Wer bei den Worten AMENRA, Soundtrack und Gewalt im Film an krachende Doom-Wände denkt, liegt falsch. Musikalisch haben sich AMENRA für die Filmmusik an ihren Alben „Alive“ und „De Doorn“ orientiert, auf denen die Belgier zwischen Akustik und Ambient wechseln. Mortier hat für „Skunk“ auf einen vollständigen Soundtrack für den gesamten Film verzichtet – nur wenige Szenen haben eine musikalische Untermalung. Der gesamte Soundtrack umfasst nur sieben Lieder mit 23 Minuten Spielzeit.

Stattdessen verwendet er die Songs von AMENRA in wichtigen Schlüsselszenen und betont so deren Relevanz für Liams psychische Entwicklung. Erinnert er sich an schmerzvolle Momente mit seinen Eltern, ist die Musik düster und beklemmend. Erfährt Liam positive Momente während seiner Therapie, spielen AMENRA hellere Töne, die ein Gefühl der inneren Glückseligkeit erzeugen, ohne dabei an Schwere einzubüßen.
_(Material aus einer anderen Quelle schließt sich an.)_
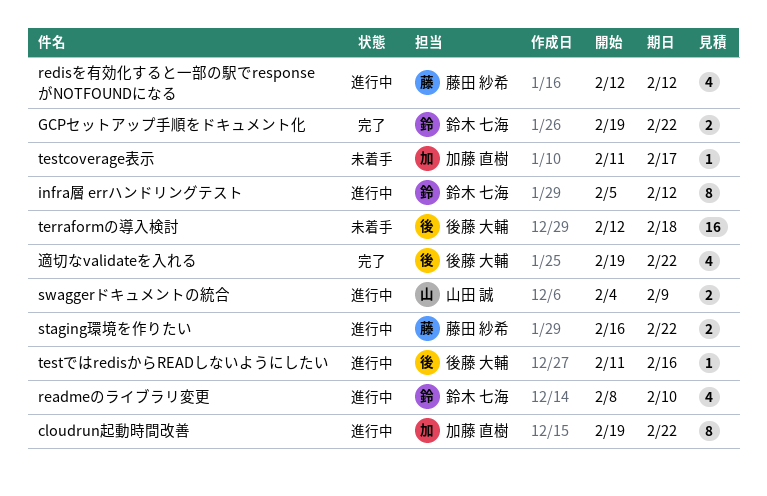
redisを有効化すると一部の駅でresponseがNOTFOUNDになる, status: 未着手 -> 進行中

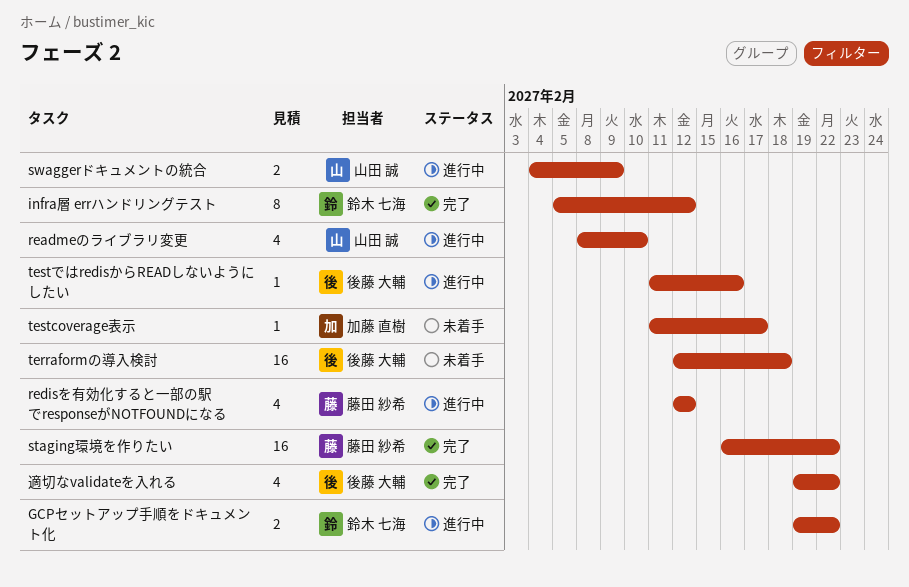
cloudrun起動時間改善: present -> none
GCPセットアップ手順をドキュメント化, status: 完了 -> 進行中
infra層 errハンドリングテスト, status: 進行中 -> 完了
readmeのライブラリ変更, owner: 鈴木 七海 -> 山田 誠
staging環境を作りたい, status: 進行中 -> 完了
staging環境を作りたい, estimate: 2 -> 16

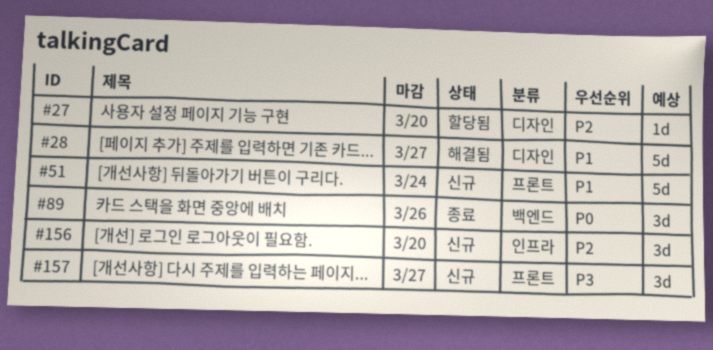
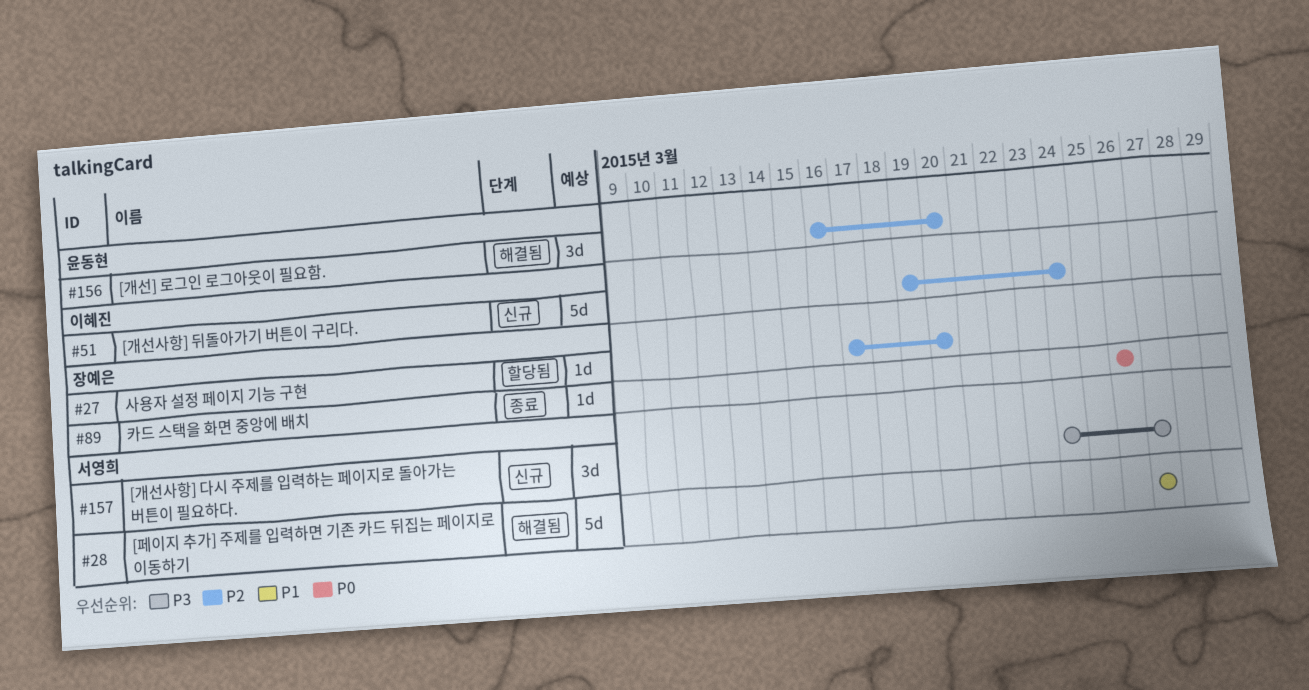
#51, priority: P1 -> P2
#89, estimate: 3d -> 1d
#156, status: 신규 -> 해결됨

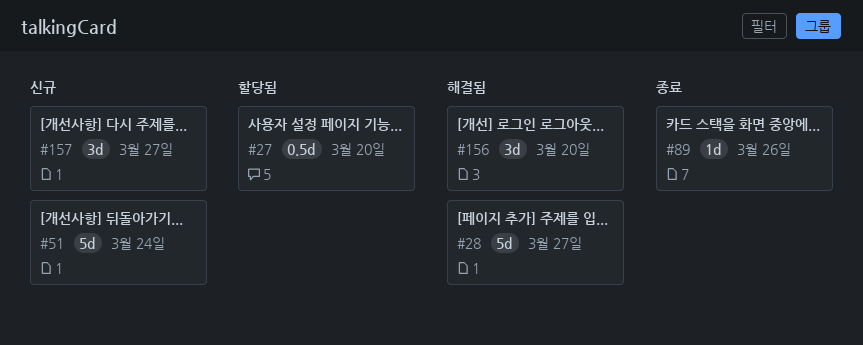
#27, estimate: 1d -> 0.5d

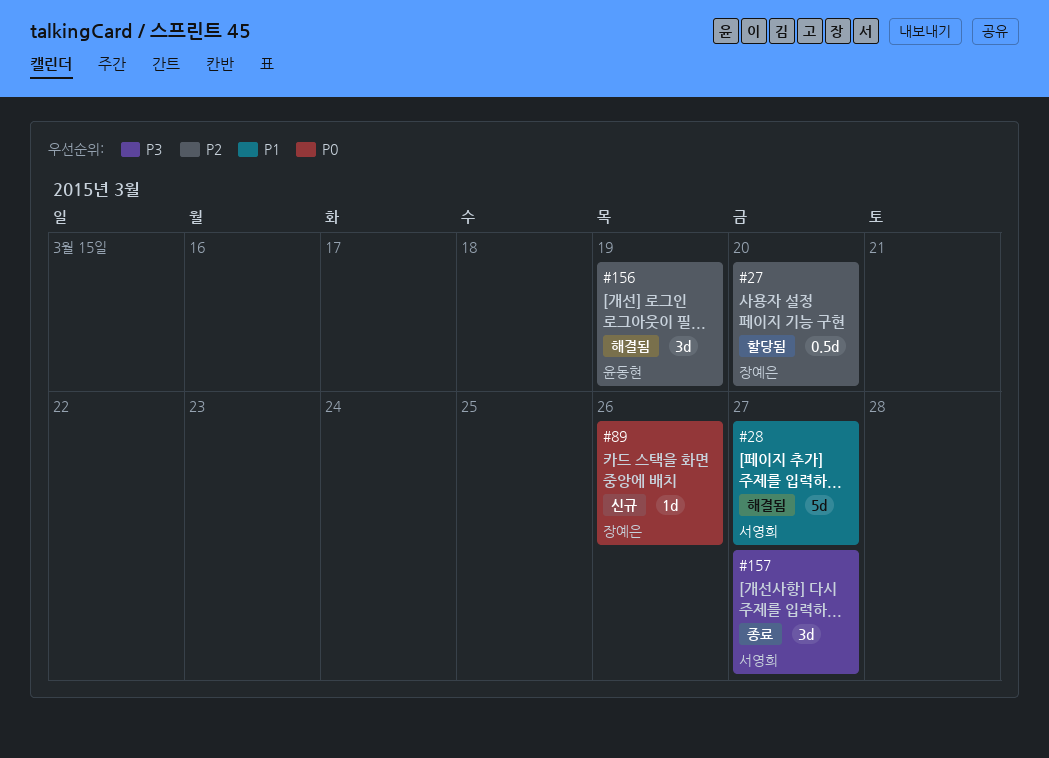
#51: present -> none
#89, status: 종료 -> 신규
#156, due: Mar 20 -> Mar 19
#157, status: 신규 -> 종료

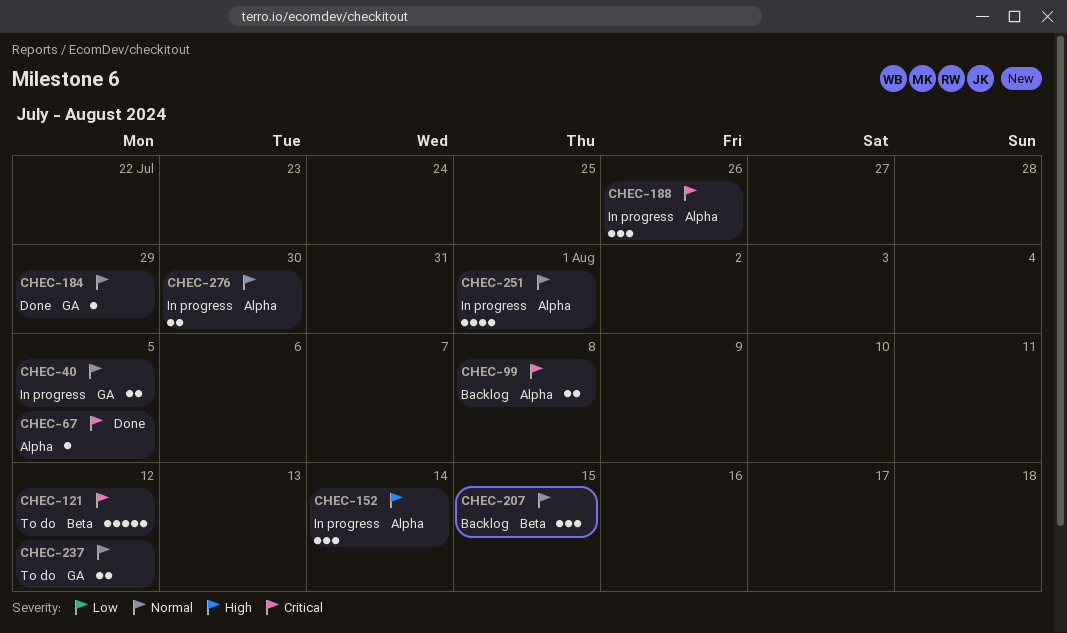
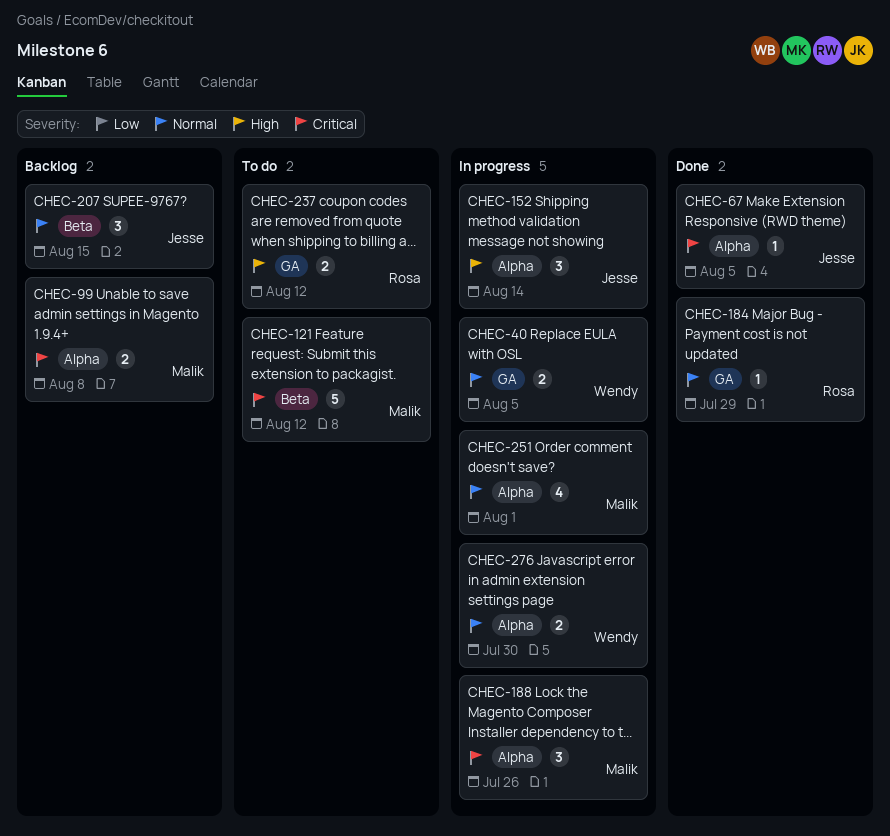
CHEC-237, priority: Normal -> High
AMENRAs Soundtrack kommt dabei fast durchgehend ohne Gesang aus. Lediglich in „Song To The Siren“ hört man Eeckhouts klare Stimme. Als musikalisches Highlight des gesamten Films vermittelt das Stück einer wichtigen und äußerst brutalen Schlüsselszene noch mehr Tiefgang. Nur für eine Szene setzte Mortier nicht auf AMENRA. Um einen Fortschritt bei Liam zu erreichen, spielt Pauline ihm die Arie „Vissi D’Arte“ aus der Oper „Tosca“ vor. Darin fragt die Protagonistin Gott, warum sie immer wieder gestraft wird. Dank Dooms schauspielerischer Kraft und der Intensität der Musik erfährt der Film hier seine unvergesslichste Szene.

Nur für AMENRA-Fans?

Dem Belgier Koen Mortier ist mit „Skunk“ ein eindrucksvoller und äußerst bedrückender Film über Kindesmissbrauch gelungen, der den Zuschauer lange nicht loslässt. Durch den fast dokumentarischen Stil, die Leistung von Thibaud Dooms und Colin H. Van Eeckhout sowie den beklemmenden Soundtrack von AMENRA ist man über die gesamte Spielzeit hinweg gebannt und zutiefst mitgenommen und erschüttert. „Skunk“ ist kein Film für schwache Nerven und damit nicht für die breite Masse. Dennoch lohnt es sich, „Skunk“ anzusehen – nicht nur als Metal-Fan.